Risk-based management strategy and outcomes of tumor lysis syndrome in children with leukemia/lymphoma: Analysis from a resource-limited setting.

BACKGROUND: Data from low- and middle-income countries on tumor lysis syndrome (TLS) in the pediatric population are limited. This study aims to analyze the clinical and biochemical characteristics and treatment outcomes of TLS in children with leukemia/lymphomas in a resource-limited setting. PROCEDURE: Children with intermediate risk (IRD) and high risk (HRD) for developing TLS were retrospectively studied at a tertiary cancer center in India. RESULTS: Over a three-year period, 224 children with acute leukemia/lymphoma having IRD (21.8%, n = 49) and HRD (78.1%, n = 175) were identified. TLS developed in 53.6% (n = 120) cases, of which 75% (n = 90) had laboratory TLS alone. Thirteen children had clinical TLS (C-TLS) at presentation while 17 patients progressed to develop C-TLS. TLS developed in 51% (n = 25) and 54.5% (n = 95) of children with IRD and HRD, respectively. Rasburicase was used in 8.5% (n = 19) cases and five children required hemodialysis. Two children (0.8%) expired during the course of TLS management. Multivariate analysis identified the presence of hyperuricemia as the single significant risk factor for developing TLS. When children in whom a 25% change in biochemical values from the baseline that falls within the normal range were excluded, 21.4% (48/224) cases were identified to have clinically relevant TLS (8% in IRD and 25% in HRD). CONCLUSION: With hydration, supportive care and judicious use of rasburicase, it is feasible to manage TLS efficiently in resource-limited settings. A modification of the TLS definition criteria would help to identify clinically relevant TLS.

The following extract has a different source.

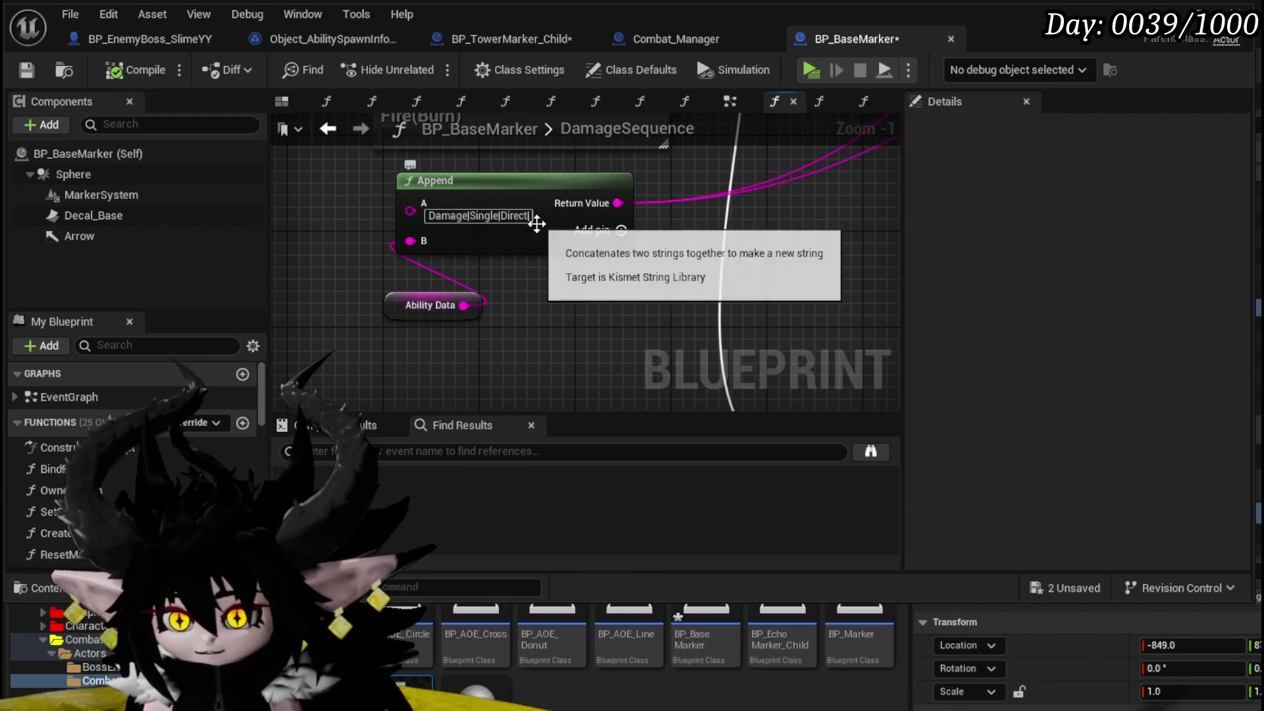
click(422, 304)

Treatment of tumor lysis syndrome in children with leukemia/lymphoma in resource-limited settings-Efficacy of a fixed low-dose rasburicase.

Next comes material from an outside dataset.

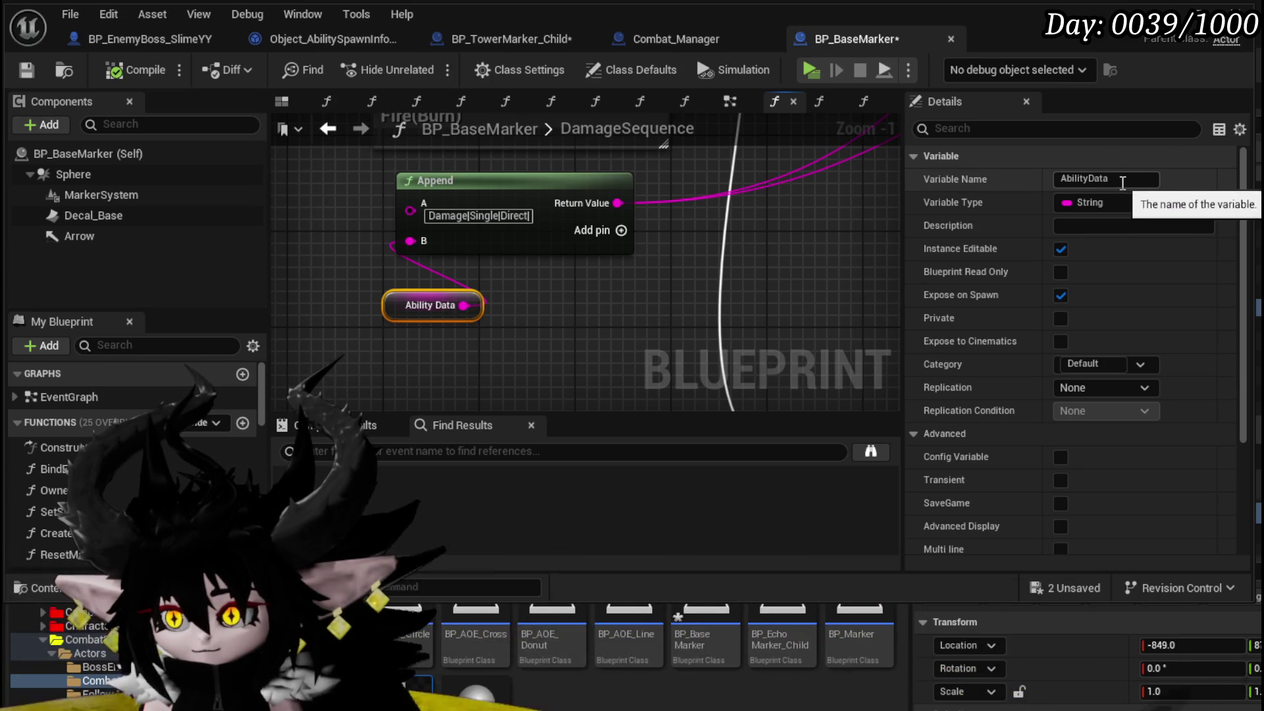
Rename Ability Data to 'Value|Element(None)' in BP_BaseMarker, then save BP_TowerMarker_Child.
text(Value)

Rasburicase is a novel drug used during the management of tumor lysis syndrome. In countries with limited resources, it is frequently given at a lower dose and only for the treatment of established tumor lysis syndrome and not as prophylaxis. A retrospective study was conducted in the department of pediatric oncology at a tertiary referral oncology center in south India to analyze the use of rasburicase over the past 3 years. Data of all the 18 children (< 14 years of age) who were given rasburicase for the management of hyperuricemia were collected and analyzed. With a mean rasburicase dose of 0.085 mg/kg, hyperuricemia was managed efficiently without the need for a hemodialysis in 16 children (88.8 %). The fall in mean serum uric acid levels after the administration of a single dose of rasburicase at 4, 24, and 48 hours was 31.18 %, 64.8 %, and 74.5 %, respectively. Rasburicase efficiently decreases the uric acid levels to a normal level within a short period. In resource-limited settings, rasburicase at a lower dose is a promising option for managing hyperuricemia in the event of a tumor lysis syndrome.